## Listed records:
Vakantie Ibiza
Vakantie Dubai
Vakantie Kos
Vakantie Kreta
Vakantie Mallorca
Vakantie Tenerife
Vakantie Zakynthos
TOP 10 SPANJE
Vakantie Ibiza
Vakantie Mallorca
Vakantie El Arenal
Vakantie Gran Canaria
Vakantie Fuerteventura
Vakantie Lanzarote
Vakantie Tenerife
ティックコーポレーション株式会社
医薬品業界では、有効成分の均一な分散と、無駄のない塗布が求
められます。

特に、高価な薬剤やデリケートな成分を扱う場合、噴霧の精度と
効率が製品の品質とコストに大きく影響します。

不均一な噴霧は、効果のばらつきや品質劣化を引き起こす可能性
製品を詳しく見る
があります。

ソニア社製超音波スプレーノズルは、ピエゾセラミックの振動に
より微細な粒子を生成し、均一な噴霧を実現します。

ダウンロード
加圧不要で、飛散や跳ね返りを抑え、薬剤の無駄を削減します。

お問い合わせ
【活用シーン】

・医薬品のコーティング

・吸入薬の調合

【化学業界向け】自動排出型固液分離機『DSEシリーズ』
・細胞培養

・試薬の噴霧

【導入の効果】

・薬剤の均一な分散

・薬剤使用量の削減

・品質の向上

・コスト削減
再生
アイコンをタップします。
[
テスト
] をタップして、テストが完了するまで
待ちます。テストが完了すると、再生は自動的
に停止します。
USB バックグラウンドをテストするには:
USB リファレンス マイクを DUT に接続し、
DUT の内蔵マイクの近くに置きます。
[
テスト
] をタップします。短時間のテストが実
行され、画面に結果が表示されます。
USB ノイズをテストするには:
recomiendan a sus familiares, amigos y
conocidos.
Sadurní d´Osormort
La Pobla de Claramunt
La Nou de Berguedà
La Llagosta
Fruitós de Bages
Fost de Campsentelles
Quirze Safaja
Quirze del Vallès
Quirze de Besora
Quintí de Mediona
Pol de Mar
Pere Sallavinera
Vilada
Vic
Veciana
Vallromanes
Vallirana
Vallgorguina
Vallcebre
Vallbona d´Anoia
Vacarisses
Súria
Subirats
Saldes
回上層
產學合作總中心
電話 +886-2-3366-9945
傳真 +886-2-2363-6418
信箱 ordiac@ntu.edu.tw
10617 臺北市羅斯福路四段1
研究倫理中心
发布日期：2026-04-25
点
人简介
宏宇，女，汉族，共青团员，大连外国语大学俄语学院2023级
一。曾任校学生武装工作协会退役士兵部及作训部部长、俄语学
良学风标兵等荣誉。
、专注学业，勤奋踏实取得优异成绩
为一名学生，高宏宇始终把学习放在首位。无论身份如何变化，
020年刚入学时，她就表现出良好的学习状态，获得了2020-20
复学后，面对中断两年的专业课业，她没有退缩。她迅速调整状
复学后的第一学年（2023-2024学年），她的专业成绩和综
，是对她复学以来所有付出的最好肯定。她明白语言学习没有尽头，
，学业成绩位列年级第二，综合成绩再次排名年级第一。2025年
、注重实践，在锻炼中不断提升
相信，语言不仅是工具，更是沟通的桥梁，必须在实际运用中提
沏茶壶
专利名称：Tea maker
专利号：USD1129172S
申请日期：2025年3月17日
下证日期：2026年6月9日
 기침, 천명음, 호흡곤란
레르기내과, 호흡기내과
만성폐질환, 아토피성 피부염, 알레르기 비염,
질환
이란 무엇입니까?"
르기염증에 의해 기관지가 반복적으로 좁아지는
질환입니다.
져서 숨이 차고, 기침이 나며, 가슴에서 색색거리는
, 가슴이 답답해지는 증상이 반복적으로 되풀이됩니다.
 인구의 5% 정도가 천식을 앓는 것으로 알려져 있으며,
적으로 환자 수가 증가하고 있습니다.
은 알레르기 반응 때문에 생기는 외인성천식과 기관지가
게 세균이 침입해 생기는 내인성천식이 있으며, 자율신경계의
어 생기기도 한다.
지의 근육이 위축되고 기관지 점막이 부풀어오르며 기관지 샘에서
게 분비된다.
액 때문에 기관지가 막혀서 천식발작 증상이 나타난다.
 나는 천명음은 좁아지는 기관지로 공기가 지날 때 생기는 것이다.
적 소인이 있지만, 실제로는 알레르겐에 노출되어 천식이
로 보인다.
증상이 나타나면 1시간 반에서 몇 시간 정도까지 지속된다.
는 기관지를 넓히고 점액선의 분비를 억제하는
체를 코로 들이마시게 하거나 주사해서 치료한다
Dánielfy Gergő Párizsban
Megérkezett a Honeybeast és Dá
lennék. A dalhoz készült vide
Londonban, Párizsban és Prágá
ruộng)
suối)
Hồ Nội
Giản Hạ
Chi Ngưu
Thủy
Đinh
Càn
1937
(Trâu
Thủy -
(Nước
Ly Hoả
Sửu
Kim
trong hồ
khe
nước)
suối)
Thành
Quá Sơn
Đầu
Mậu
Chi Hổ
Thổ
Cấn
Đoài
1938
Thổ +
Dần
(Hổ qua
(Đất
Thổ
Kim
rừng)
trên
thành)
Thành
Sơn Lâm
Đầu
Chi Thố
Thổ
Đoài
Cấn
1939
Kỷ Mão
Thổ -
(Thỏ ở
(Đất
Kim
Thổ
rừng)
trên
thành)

## Directions:
Reproduce all of the records above line for line, with no changes.

## Reply:
Vakantie Ibiza
Vakantie Dubai
Vakantie Kos
Vakantie Kreta
Vakantie Mallorca
Vakantie Tenerife
Vakantie Zakynthos
TOP 10 SPANJE
Vakantie Ibiza
Vakantie Mallorca
Vakantie El Arenal
Vakantie Gran Canaria
Vakantie Fuerteventura
Vakantie Lanzarote
Vakantie Tenerife
ティックコーポレーション株式会社
医薬品業界では、有効成分の均一な分散と、無駄のない塗布が求
められます。

特に、高価な薬剤やデリケートな成分を扱う場合、噴霧の精度と
効率が製品の品質とコストに大きく影響します。

不均一な噴霧は、効果のばらつきや品質劣化を引き起こす可能性
製品を詳しく見る
があります。

ソニア社製超音波スプレーノズルは、ピエゾセラミックの振動に
より微細な粒子を生成し、均一な噴霧を実現します。

ダウンロード
加圧不要で、飛散や跳ね返りを抑え、薬剤の無駄を削減します。

お問い合わせ
【活用シーン】

・医薬品のコーティング

・吸入薬の調合

【化学業界向け】自動排出型固液分離機『DSEシリーズ』
・細胞培養

・試薬の噴霧

【導入の効果】

・薬剤の均一な分散

・薬剤使用量の削減

・品質の向上

・コスト削減
再生
アイコンをタップします。
[
テスト
] をタップして、テストが完了するまで
待ちます。テストが完了すると、再生は自動的
に停止します。
USB バックグラウンドをテストするには:
USB リファレンス マイクを DUT に接続し、
DUT の内蔵マイクの近くに置きます。
[
テスト
] をタップします。短時間のテストが実
行され、画面に結果が表示されます。
USB ノイズをテストするには:
recomiendan a sus familiares, amigos y
conocidos.
Sadurní d´Osormort
La Pobla de Claramunt
La Nou de Berguedà
La Llagosta
Fruitós de Bages
Fost de Campsentelles
Quirze Safaja
Quirze del Vallès
Quirze de Besora
Quintí de Mediona
Pol de Mar
Pere Sallavinera
Vilada
Vic
Veciana
Vallromanes
Vallirana
Vallgorguina
Vallcebre
Vallbona d´Anoia
Vacarisses
Súria
Subirats
Saldes
回上層
產學合作總中心
電話 +886-2-3366-9945
傳真 +886-2-2363-6418
信箱 ordiac@ntu.edu.tw
10617 臺北市羅斯福路四段1
研究倫理中心
发布日期：2026-04-25
点
人简介
宏宇，女，汉族，共青团员，大连外国语大学俄语学院2023级
一。曾任校学生武装工作协会退役士兵部及作训部部长、俄语学
良学风标兵等荣誉。
、专注学业，勤奋踏实取得优异成绩
为一名学生，高宏宇始终把学习放在首位。无论身份如何变化，
020年刚入学时，她就表现出良好的学习状态，获得了2020-20
复学后，面对中断两年的专业课业，她没有退缩。她迅速调整状
复学后的第一学年（2023-2024学年），她的专业成绩和综
，是对她复学以来所有付出的最好肯定。她明白语言学习没有尽头，
，学业成绩位列年级第二，综合成绩再次排名年级第一。2025年
、注重实践，在锻炼中不断提升
相信，语言不仅是工具，更是沟通的桥梁，必须在实际运用中提
沏茶壶
专利名称：Tea maker
专利号：USD1129172S
申请日期：2025年3月17日
下证日期：2026年6月9日
 기침, 천명음, 호흡곤란
레르기내과, 호흡기내과
만성폐질환, 아토피성 피부염, 알레르기 비염,
질환
이란 무엇입니까?"
르기염증에 의해 기관지가 반복적으로 좁아지는
질환입니다.
져서 숨이 차고, 기침이 나며, 가슴에서 색색거리는
, 가슴이 답답해지는 증상이 반복적으로 되풀이됩니다.
 인구의 5% 정도가 천식을 앓는 것으로 알려져 있으며,
적으로 환자 수가 증가하고 있습니다.
은 알레르기 반응 때문에 생기는 외인성천식과 기관지가
게 세균이 침입해 생기는 내인성천식이 있으며, 자율신경계의
어 생기기도 한다.
지의 근육이 위축되고 기관지 점막이 부풀어오르며 기관지 샘에서
게 분비된다.
액 때문에 기관지가 막혀서 천식발작 증상이 나타난다.
 나는 천명음은 좁아지는 기관지로 공기가 지날 때 생기는 것이다.
적 소인이 있지만, 실제로는 알레르겐에 노출되어 천식이
로 보인다.
증상이 나타나면 1시간 반에서 몇 시간 정도까지 지속된다.
는 기관지를 넓히고 점액선의 분비를 억제하는
체를 코로 들이마시게 하거나 주사해서 치료한다
Dánielfy Gergő Párizsban
Megérkezett a Honeybeast és Dá
lennék. A dalhoz készült vide
Londonban, Párizsban és Prágá
ruộng)
suối)
Hồ Nội
Giản Hạ
Chi Ngưu
Thủy
Đinh
Càn
1937
(Trâu
Thủy -
(Nước
Ly Hoả
Sửu
Kim
trong hồ
khe
nước)
suối)
Thành
Quá Sơn
Đầu
Mậu
Chi Hổ
Thổ
Cấn
Đoài
1938
Thổ +
Dần
(Hổ qua
(Đất
Thổ
Kim
rừng)
trên
thành)
Thành
Sơn Lâm
Đầu
Chi Thố
Thổ
Đoài
Cấn
1939
Kỷ Mão
Thổ -
(Thỏ ở
(Đất
Kim
Thổ
rừng)
trên
thành)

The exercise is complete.